13.01.2023 – 10:20 – Con il primo gennaio 2023 i prezzi dei carburanti calmierati (con sconti di 30 e 18 centesimi) dal precedente Governo Draghi sono tornati a salire riportando i costi di benzina e diesel ai valori di primavera ed estate 2022 ovvero “gonfiati” dalle speculazioni sorte in seguito all’inasprirsi del conflitto russo-ucraino. Terminato lo sconto nazionale, il quale è rimasto in vigore fino al 31 dicembre 2022, il nuovo Governo Meloni ha preferito tagliare di un punto le tasse sul lavoro piuttosto che le accise per altri quattro mesi. “Se il prezzo sale oltre una determinata soglia, quello che lo Stato incassa in più di Iva verrà utilizzato per abbassare il prezzo dei carburanti” – ha spiegato la Premier Meloni cercando di placare la tensione salita alle stelle dopo le misure decise dall’esecutivo contro i rincari. Ad ogni modo, la suddetta azione di Governo non è stata gradita da tutti i gestori delle stazioni di servizio del nostro Paese. Per far sentire la propria voce in merito alla situazione venuta a crearsi in queste prime due settimane del nuovo anno, i benzinai hanno infatti indetto uno sciopero di 48 ore per le giornate del 25 e del 26 gennaio, con tanto presidio sotto Palazzo Montecitorio, sede della Camera dei Deputati e del Parlamento. “L’obiettivo – hanno spiegato in una nota – è quello di porre fine a questa ondata di fango contro una categoria di onesti lavoratori e cercare di ristabilire la verità”, – hanno spiegato in maniera congiunta le sigle Faib-Confesercenti, Fegica, Figisc-Confcommercio, le quali accusano il Governo di aumentare il prezzo dei carburanti, scaricando “la responsabilità sui gestori”. Secondo Meloni, “la gran parte dei gestori si sta comportando con grande responsabilità e forse proprio a loro tutela occorre individuare chi non dovesse avere la stessa responsabilità. Però voglio dire che occorre anche mettere la categoria al riparo da certe mistificazioni, perché quando si parla per settimana del prezzo della benzina a 2,50 €, mentre il prezzo medio della benzina è 1,80 €, diciamo che non aiuta”.

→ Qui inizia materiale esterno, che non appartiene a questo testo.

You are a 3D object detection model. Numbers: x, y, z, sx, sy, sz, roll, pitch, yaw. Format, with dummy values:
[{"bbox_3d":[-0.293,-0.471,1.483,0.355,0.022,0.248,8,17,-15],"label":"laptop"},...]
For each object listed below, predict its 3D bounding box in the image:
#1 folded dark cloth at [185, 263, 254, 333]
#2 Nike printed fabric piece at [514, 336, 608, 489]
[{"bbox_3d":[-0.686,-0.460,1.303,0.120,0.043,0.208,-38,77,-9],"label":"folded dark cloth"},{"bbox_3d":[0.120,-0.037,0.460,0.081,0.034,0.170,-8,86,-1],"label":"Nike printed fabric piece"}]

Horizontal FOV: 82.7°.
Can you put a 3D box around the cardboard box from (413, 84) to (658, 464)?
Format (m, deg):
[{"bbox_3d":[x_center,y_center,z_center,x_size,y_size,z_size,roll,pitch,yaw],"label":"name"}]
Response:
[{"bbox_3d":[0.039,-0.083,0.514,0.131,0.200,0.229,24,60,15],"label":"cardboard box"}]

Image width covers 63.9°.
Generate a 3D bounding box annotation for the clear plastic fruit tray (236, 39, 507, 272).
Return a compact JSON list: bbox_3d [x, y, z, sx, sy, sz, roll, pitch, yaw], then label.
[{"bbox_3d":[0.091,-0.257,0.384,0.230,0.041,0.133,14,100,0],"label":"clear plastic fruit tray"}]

Le misure adottate sono contro i fenomeni speculativi e “quindi a tutela dei distributori” – ha spiegato il Sottosegretario alla Presidenza del Consiglio Giovanbattista Fazzolari. “Non c’è nessuna ondata di fango nei confronti dei titolari delle pompe di benzina e del settore”, – ha dichiarato il Sottosegretario Alfredo Mantovano, il quale ha annunciato la decisione di convocare un incontro con i sindacati del settore. “Per ascoltare le loro ragioni e confrontarle con le misure che il Governo intende adottare e ha adottato”, – ha spiegato Mantovano che sarà al tavolo insieme ai ministri Giorgetti e Urso.
In Friuli Venezia Giulia il prezzo del rifornimento è di circa 1,799 € per la benzina e 1,859 € per il diesel. Valori in linea se non al di sotto della media nazionale (B:1,891 – D:1,953) se non inferiori. Questo è quanto emerso in un raffronto tra l’osservatorio prezzi ministeriale e quello regionale. Sul nostro territorio, poi, non ci sono attività investigative né da parte delle Procure né da parte della Guardia di Finanza sui prezzi del carburante. Va sottolineato che con “Tessera Regionale FVG“, in “Fascia 1” il prezzo cala a 1,509 € per la verde e ad 1,659 € per il gasolio. A 1,459 € infine per chi possiede vetture ibride. Ad ogni modo, terminato lo sconto sulle accise, ha ripreso vigore sul nostro territorio la pratica del cosiddetto “turismo del pieno” verso la Slovenia dove i prezzi si sono mantenuti costantemente più bassi. La benzina è infatti reperibile a circa 1,276 € mentre il gasolio a 1,483 €. Con un divario di prezzo medio il quale si aggira attorno ai 30 centesimi al litro, i benzinai del nostro territorio hanno chiesto a Governo e Regione di agire in tempi brevi per scongiurare il dimezzarsi della clientela nel corso del mese. A partire (forse) dal giorno 16 del corrente mese, – secondo quanto si apprende dagli esercenti del settore – all’attuale supersconto FVG (-0,29 cent sulla benzina e – 0,20 sul gasolio) potrebbe aggiungersi un ulteriore taglio dal valore non ancora definito.